Perhaps then we shall find undoubted marks of Imitation, both in the Sentiment, and Expression of great writers.
To begin with such considerations as are most GENERAL.
I. An identity of the subject-matter of poetry is no sure evidence of Imitation: and least of all, perhaps, in natural description. Yet where the local peculiarities of nature are to be described, there an exact conformity of the matter will evince an imitation.
Descriptive poets have ever been fond of lavishing all the riches of their fancy on the Spring. But the appearances of this prime of the year are so diversified with the climate, that descriptions of it, if taken directly from nature, must needs be very different. The Greek and Latin, and, since them, the Provencial poets, when they insist, as they always do, on the indulgent softness of this season, its genial dews and fostering breezes, speak nothing but what is agreeable to their own experience and feeling.
It ver; et Venus; et Veneris praenuntius antè
Pinnatus graditur Zephyrus vestigia propter:
Flora quibus mater praespergens antè viaï
Cuncta coloribus egregiis et odoribus opplet.
Venus, or the spirit of love, is represented by those poets as brooding o’er this delicious season;
Rura foecundat voluptas: rura Venerem sentiunt.
Ipsa gemmas purpurantem pingit annum floribus:
Ipsa surgentis papillas de Favonî spiritu
Urguet in toros tepentes; ipsa roris lucidi, &c.
and a great deal more to the same purpose, which every one recollects in the old classic and in the Provencial poets.

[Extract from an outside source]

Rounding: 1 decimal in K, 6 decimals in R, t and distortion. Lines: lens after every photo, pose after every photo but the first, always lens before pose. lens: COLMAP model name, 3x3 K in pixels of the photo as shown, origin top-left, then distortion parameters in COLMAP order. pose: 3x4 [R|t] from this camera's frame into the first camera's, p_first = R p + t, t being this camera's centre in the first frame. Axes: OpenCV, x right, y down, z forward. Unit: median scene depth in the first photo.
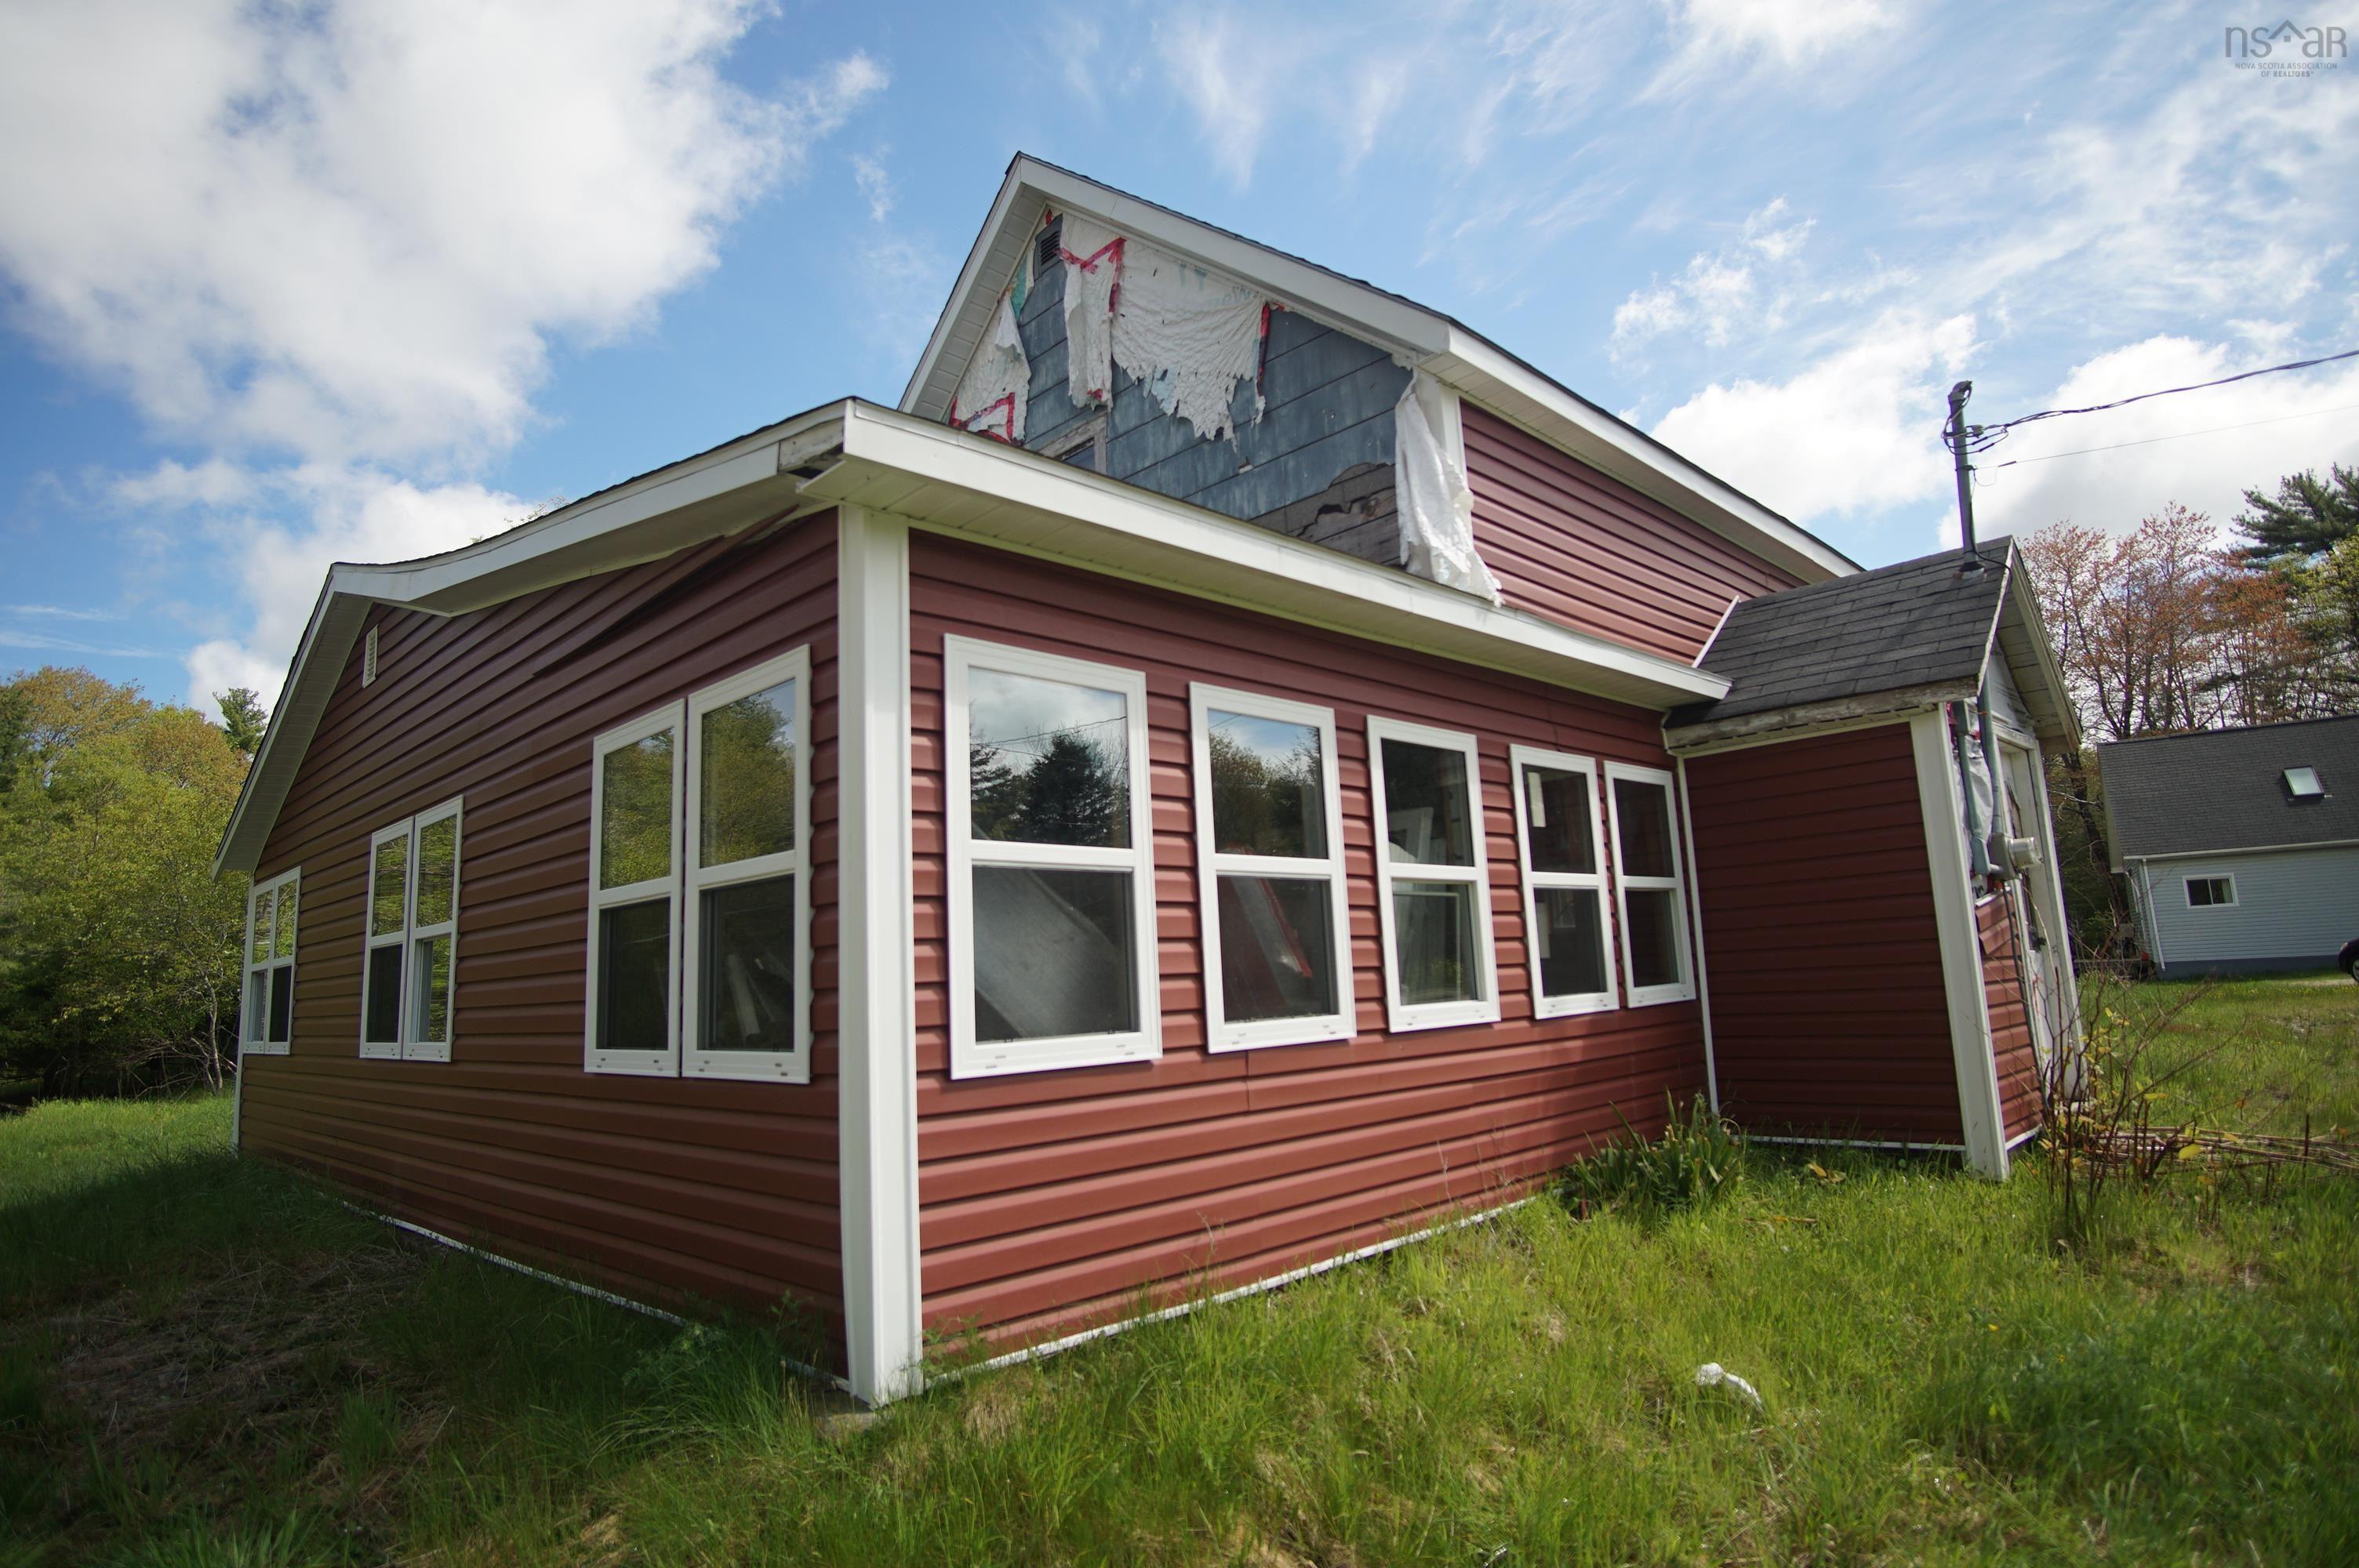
lens RADIAL K [[1276.3, 0, 1173.3], [0, 1276.3, 788.0], [0, 0, 1]] dist [-0.025921, 0.005802]
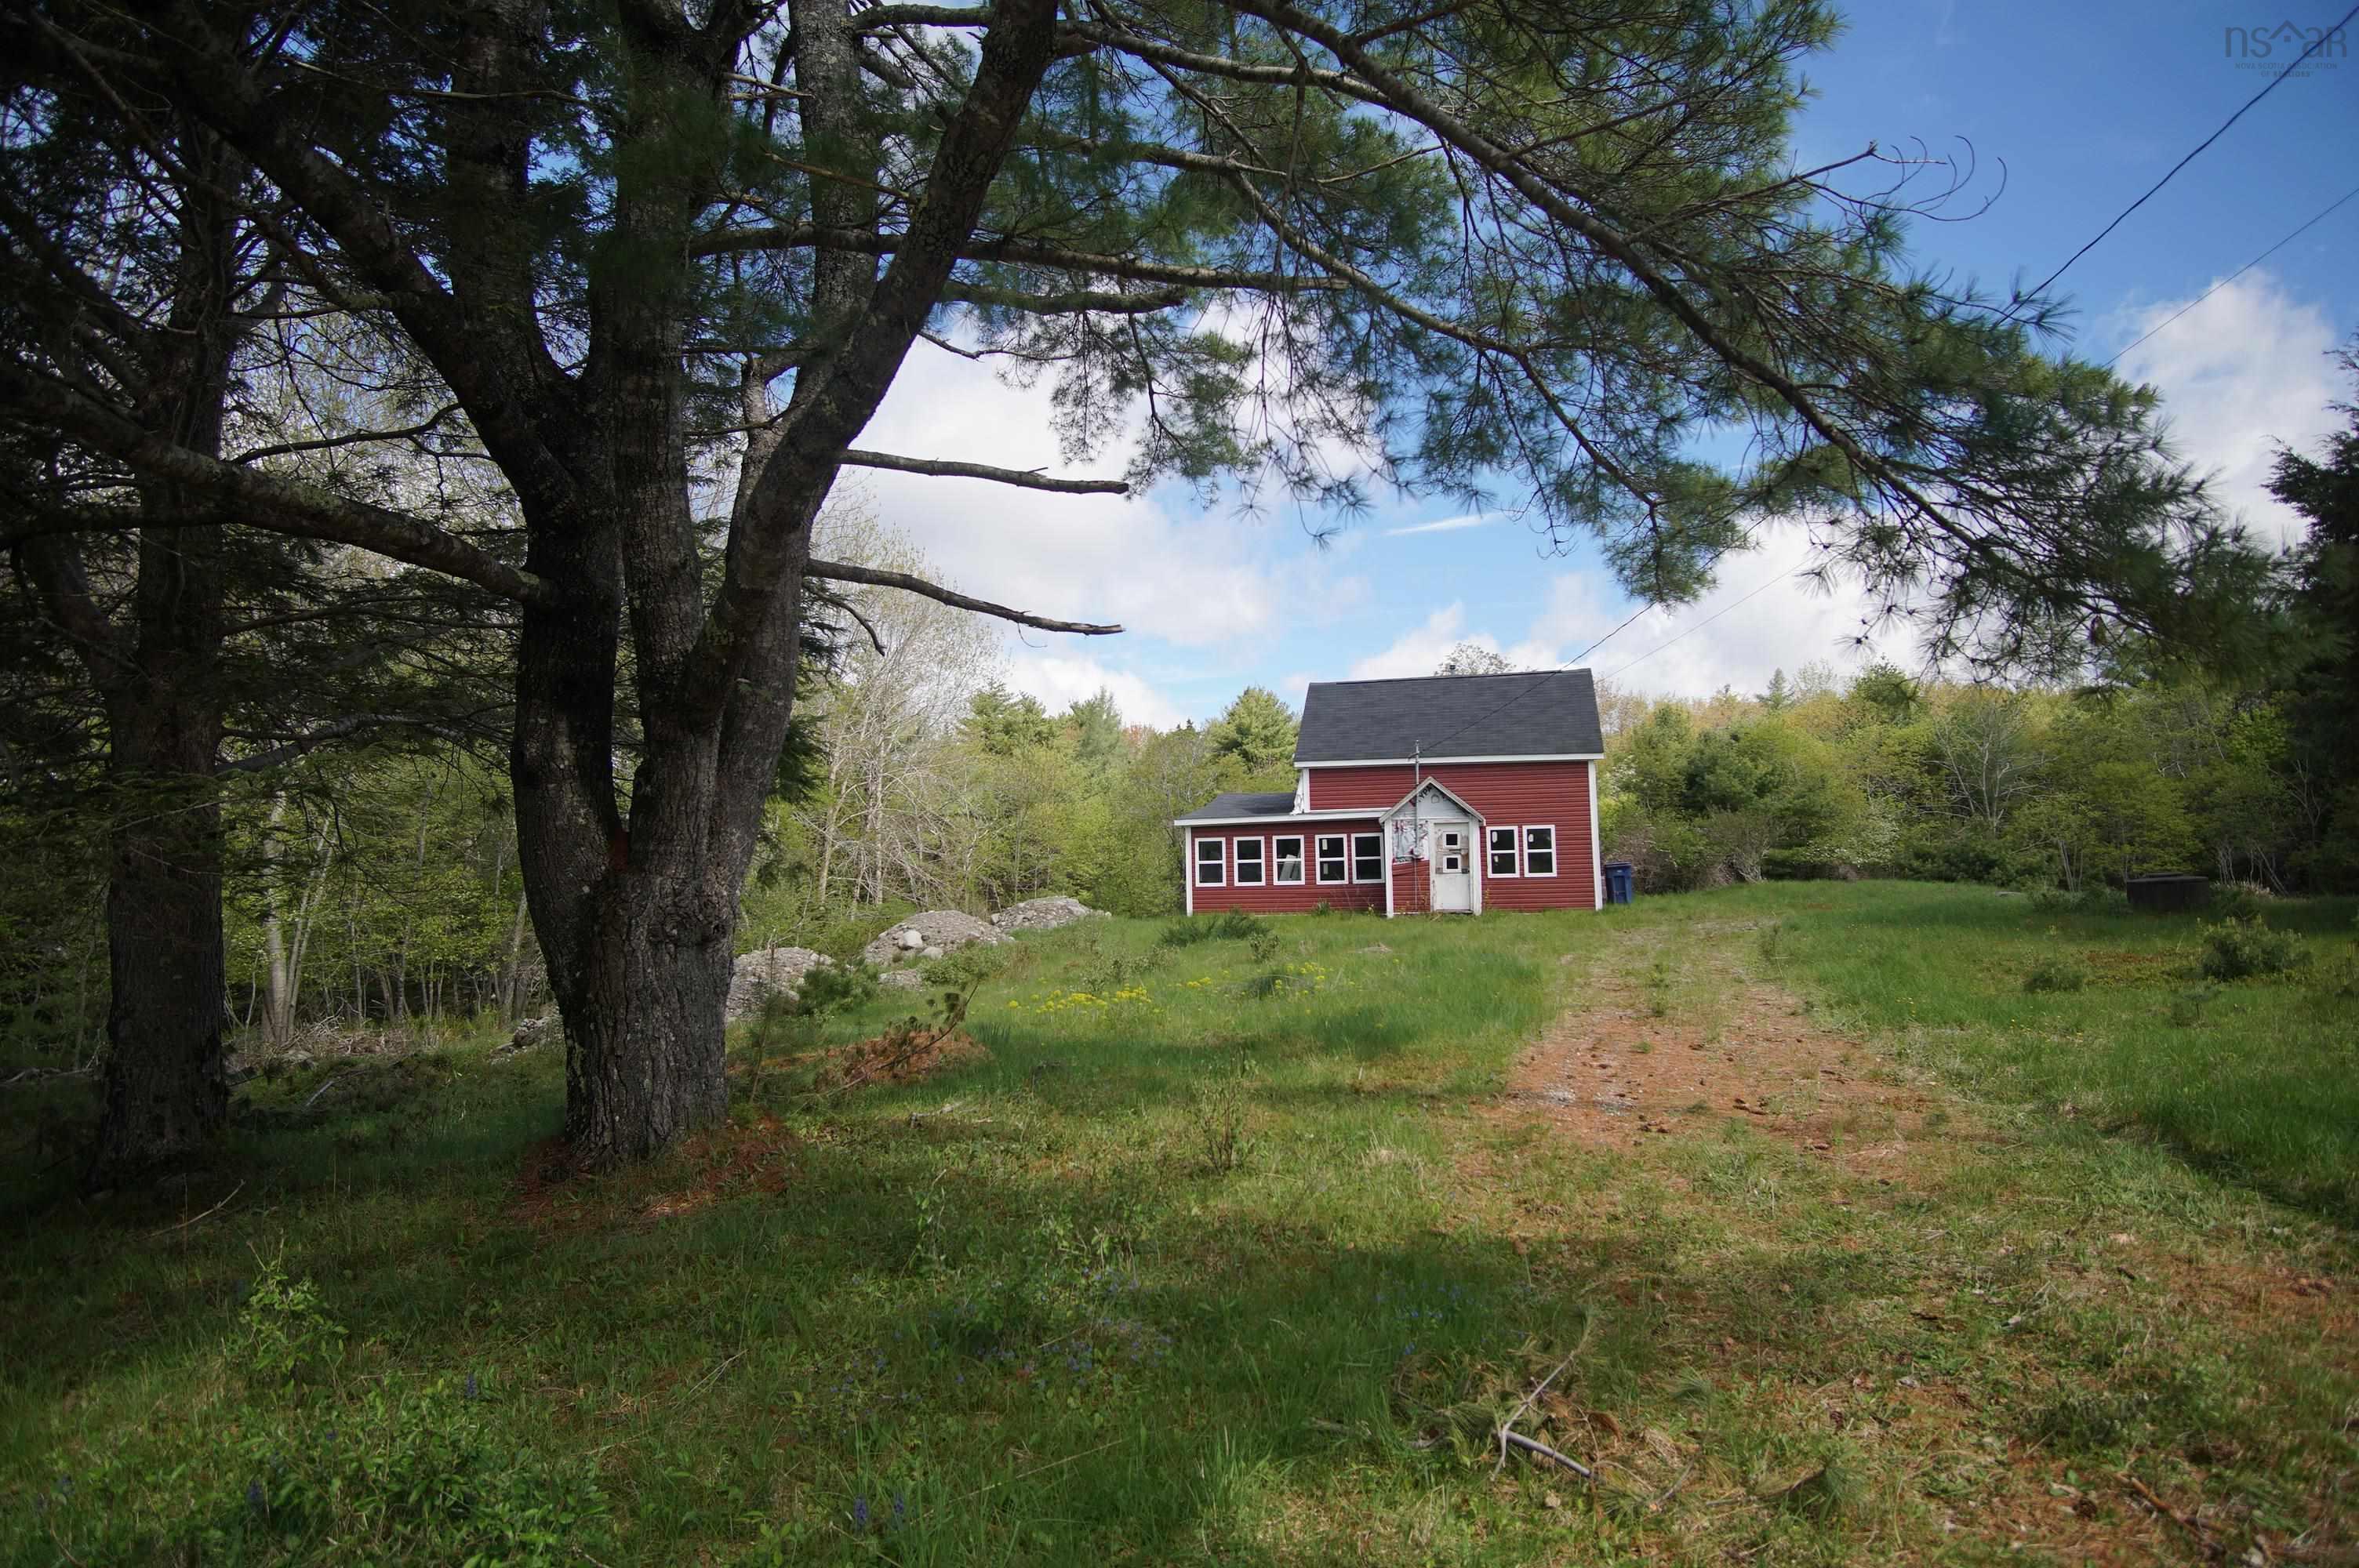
lens RADIAL K [[1276.3, 0, 1168.5], [0, 1276.3, 779.1], [0, 0, 1]] dist [-0.025921, 0.005802]
pose [[0.501697, -0.033283, -0.864403, 5.603444], [0.127227, 0.991232, 0.035676, -0.655633], [0.855636, -0.127873, 0.501532, -2.705131]]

But when we hear this language from the more Northern, and particularly our English bards, who perhaps are shivering with the blasts of the North-east, at the very time their imagination would warm itself with these notions, one is certain this cannot be the effect of observation, but of a sportful fancy; enchanted by the native loveliness of these exotic images, and charmed by the secret insensible power of imitation.
And to shew the certainty of this conclusion, Shakespear, we may observe, who had none of this classical or Provencial bias on his mind, always describes, not a Greek, or Italian, or Provencial, but an English Spring; where we meet with many unamiable characters; and, among the rest, instead of Zephyr or Favonius, we have the bleak North-east, that nips the blooming infants of the Spring.